Rational functions/Field/2/Introduction/Section

The polynomial ring ${\displaystyle {}K[X]}$ is a commutative ring, but not a field. However, we can construct a field which contains the polynomial ring with the help of the so-called formal-rational functions, in a similar way as we can construct the rational numbers ${\displaystyle {}\mathbb {Q} }$ from the integers ${\displaystyle {}\mathbb {Z} }$. For this, we define

${\displaystyle {}K(X):={\left\{{\frac {P}{Q}}\mid P,Q\in K[X],\,Q\neq 0\right\}}\,,}$

where we identify, like in ${\displaystyle {}\mathbb {Q} }$, two fractions ${\displaystyle {}{\frac {P}{Q}}}$ and ${\displaystyle {}{\frac {P'}{Q'}}}$, whenever

${\displaystyle {}PQ'=P'Q\,}$

holds. In this way, the field of rational functions (over ${\displaystyle {}K}$) arises.
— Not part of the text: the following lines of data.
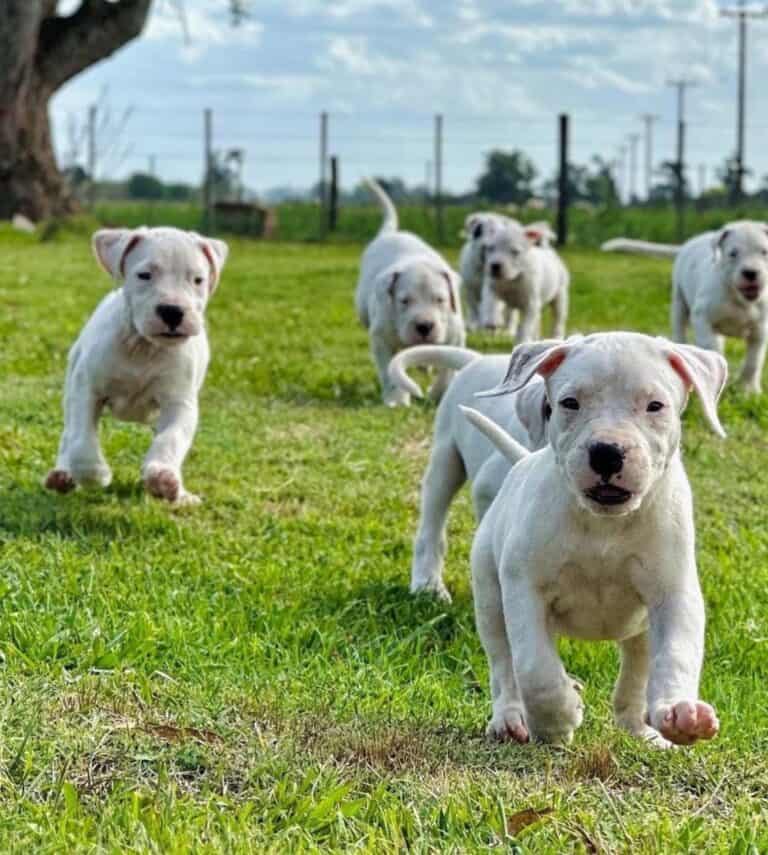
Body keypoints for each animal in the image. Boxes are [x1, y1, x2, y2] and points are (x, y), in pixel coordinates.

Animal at [44, 227, 228, 508]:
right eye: (144, 275)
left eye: (198, 280)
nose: (172, 311)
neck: (143, 346)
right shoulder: (86, 391)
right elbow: (82, 439)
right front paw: (94, 474)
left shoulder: (179, 404)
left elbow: (171, 438)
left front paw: (162, 476)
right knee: (69, 435)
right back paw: (63, 475)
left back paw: (181, 494)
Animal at [354, 179, 462, 406]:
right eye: (404, 301)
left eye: (440, 300)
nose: (425, 326)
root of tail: (390, 234)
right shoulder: (381, 338)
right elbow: (389, 371)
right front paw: (396, 399)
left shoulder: (455, 334)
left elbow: (446, 369)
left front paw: (438, 394)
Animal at [462, 334, 728, 748]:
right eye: (570, 403)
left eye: (655, 406)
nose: (606, 452)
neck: (604, 526)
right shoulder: (524, 590)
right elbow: (535, 668)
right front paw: (557, 719)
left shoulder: (673, 592)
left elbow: (677, 652)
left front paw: (679, 711)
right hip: (490, 597)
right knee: (504, 663)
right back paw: (510, 718)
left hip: (640, 630)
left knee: (636, 673)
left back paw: (643, 729)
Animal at [672, 221, 768, 394]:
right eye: (733, 254)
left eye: (764, 252)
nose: (750, 272)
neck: (738, 298)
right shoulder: (701, 317)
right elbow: (712, 348)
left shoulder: (760, 330)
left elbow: (754, 361)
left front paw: (749, 390)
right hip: (679, 300)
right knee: (679, 327)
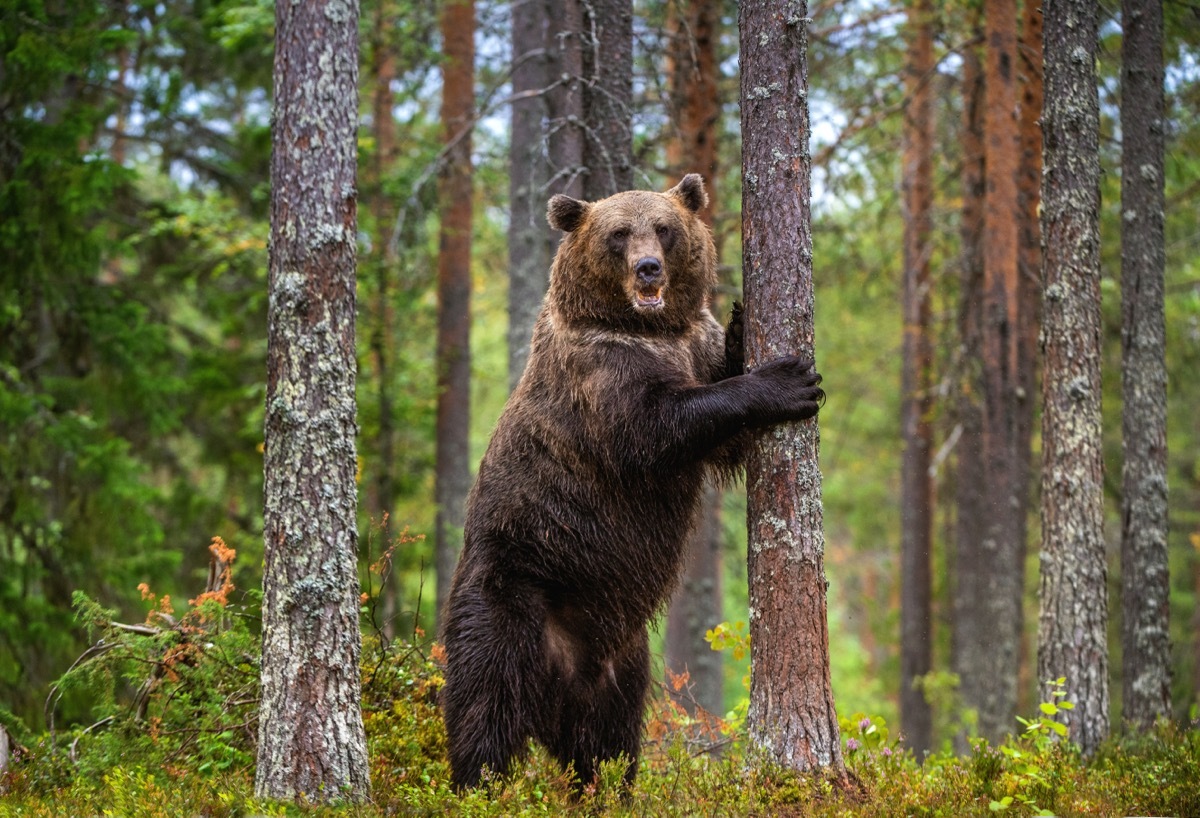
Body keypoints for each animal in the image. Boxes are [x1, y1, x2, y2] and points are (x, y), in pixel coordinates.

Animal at [439, 174, 824, 791]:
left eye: (664, 229)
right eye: (618, 234)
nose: (648, 268)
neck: (646, 326)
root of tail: (562, 675)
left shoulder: (689, 343)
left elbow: (723, 432)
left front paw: (743, 327)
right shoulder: (599, 373)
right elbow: (656, 425)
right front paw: (786, 381)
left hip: (623, 660)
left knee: (609, 742)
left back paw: (605, 787)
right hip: (508, 594)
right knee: (486, 706)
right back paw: (478, 787)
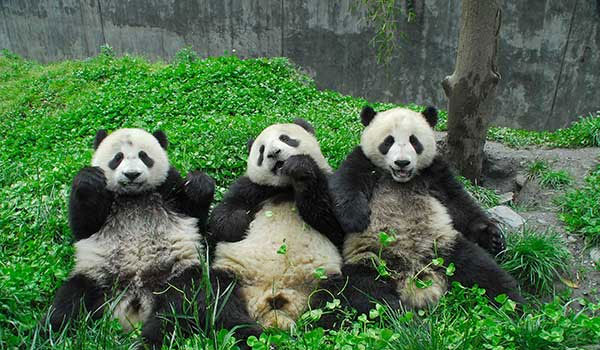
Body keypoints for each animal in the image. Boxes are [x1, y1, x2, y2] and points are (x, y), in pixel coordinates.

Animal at [45, 128, 238, 348]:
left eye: (144, 156)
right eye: (117, 158)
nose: (132, 175)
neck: (134, 196)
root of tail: (135, 301)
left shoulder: (168, 186)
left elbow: (195, 217)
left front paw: (198, 183)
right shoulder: (104, 201)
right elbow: (83, 226)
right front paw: (88, 180)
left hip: (176, 275)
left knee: (178, 308)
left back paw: (148, 339)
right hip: (97, 278)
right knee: (68, 303)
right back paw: (47, 334)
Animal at [210, 118, 342, 334]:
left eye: (285, 138)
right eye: (262, 150)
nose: (273, 153)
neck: (285, 187)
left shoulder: (331, 183)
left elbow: (334, 222)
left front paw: (301, 169)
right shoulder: (252, 187)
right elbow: (222, 217)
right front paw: (243, 219)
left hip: (323, 277)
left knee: (341, 296)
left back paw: (320, 327)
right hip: (233, 271)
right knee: (216, 296)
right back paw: (245, 329)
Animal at [330, 105, 524, 314]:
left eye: (414, 141)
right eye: (388, 141)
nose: (402, 163)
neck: (400, 180)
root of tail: (416, 276)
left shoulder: (435, 172)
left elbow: (459, 204)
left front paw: (494, 237)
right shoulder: (363, 161)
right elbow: (345, 185)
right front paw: (357, 219)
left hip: (445, 249)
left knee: (487, 274)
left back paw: (518, 309)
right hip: (371, 260)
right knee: (365, 292)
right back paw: (401, 315)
The formal expression ${\displaystyle {}P/Q}$ can be considered as a function in the following way.

Definition  

Let ${\displaystyle {}K}$ be a field. For polynomials ${\displaystyle {}P,Q\in K[X]}$, ${\displaystyle {}Q\neq 0}$, the function

${\displaystyle D\longrightarrow K,z\longmapsto {\frac {P(z)}{Q(z)}},}$

where ${\displaystyle {}D}$ is the complement of the zeroes

of ${\displaystyle {}Q}$, is called a rational function.

Next to the polynomial functions, the simplest functions are the rational functions.